Optimizing the Goertzel Algorithm

Hi everyone,

for some years now I have a small tool that uses the Goertzel algorithm for spectral analysis.

Since I moved the project to 0.16.0 the performance dropped a lot. The reason being Loop-Vectorization-Disabled.

So I started to vectorize it manually, which helped a bit, but performance is still not what it was. So maybe someone can give me some hints how to further improve it (given, I do not just want to wait for the llvm fix to arrive). I compared my original implementation with the manually optimized one at compiler explorer.

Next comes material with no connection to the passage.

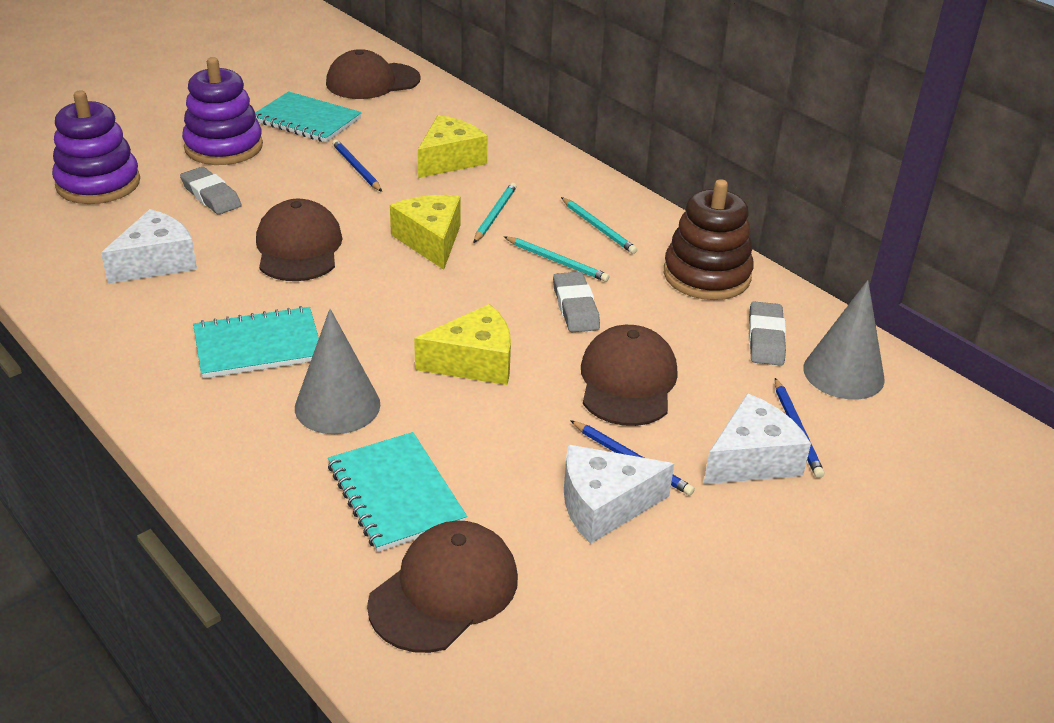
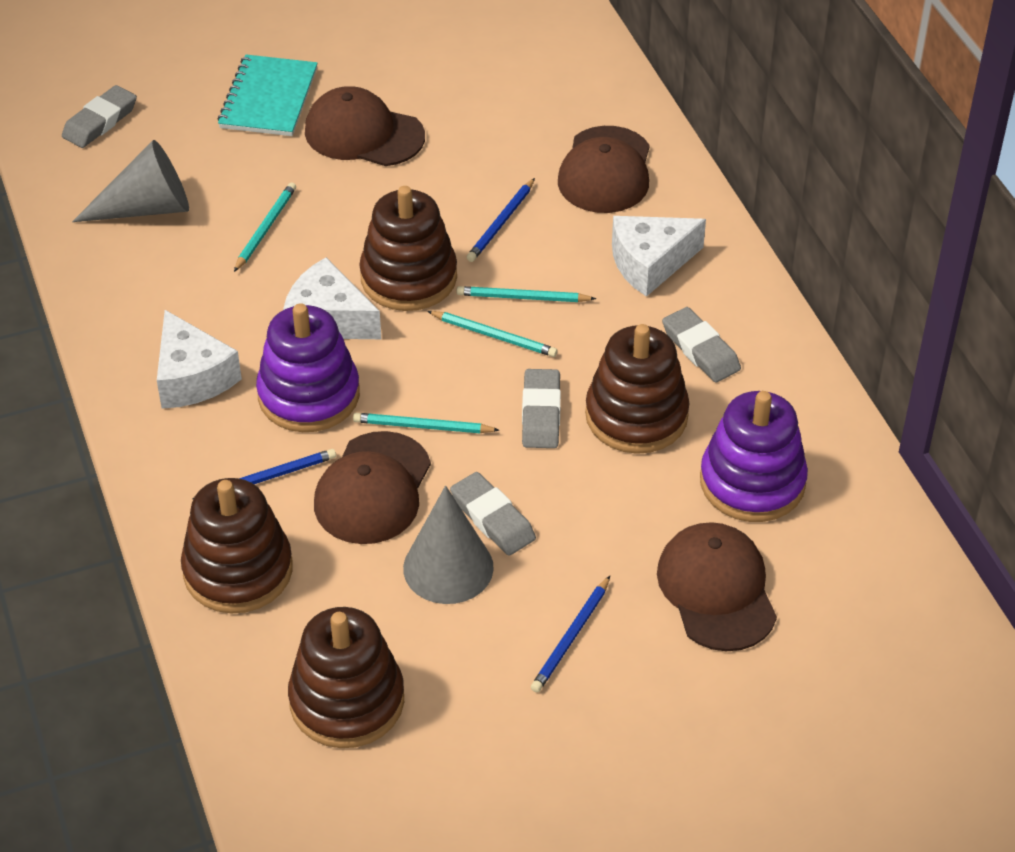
brown stacking toy: [664,179,754,300] = 1 -> [181,478,293,613] [288,607,404,748] [359,186,457,311] [585,324,689,454] = 4
grey eraser: [180,167,242,215] [553,272,600,332] [749,301,786,366] = 3 -> [62,85,137,148] [450,472,536,556] [522,369,561,448] [662,307,741,383] = 4
turquoise notebook: [193,306,319,378] [255,91,362,142] [328,432,467,552] = 3 -> [218,54,318,136] = 1
turquoise pencil: [474,183,517,243] [504,237,610,282] [561,197,637,254] = 3 -> [234,182,296,272] [353,413,499,433] [427,311,558,357] [457,286,596,302] = 4
yellow cheese: [390,195,460,270] [414,304,511,385] [418,115,488,178] = 3 -> none = 0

  • One thingt that stuck with me, was that in the manually vectorized version the vfmadd132ps instruction has twice the latency, because in that case it loads data from memory, whereas in the original version only registers are used
  • this adds one more load/store operation in the manual version for some reason
  • Also,it causes the fma operation to share one port with the load/store operations around it.
  • Note that the zig version is set 0.15.2 on compiler explorer link to show the vectorized original version, but you can switch to 0.16.0.

Is there a way to implement the manual vectorization in such a way, that the fma operation is not used to load data from memory (without going for inline assembly)?

Many thanks for your help!

EDIT: as always, right after posting, I found the critical bug…performance of the manual vectorized loop is now about half of what the original one was before. So for now, there is only one remaining question.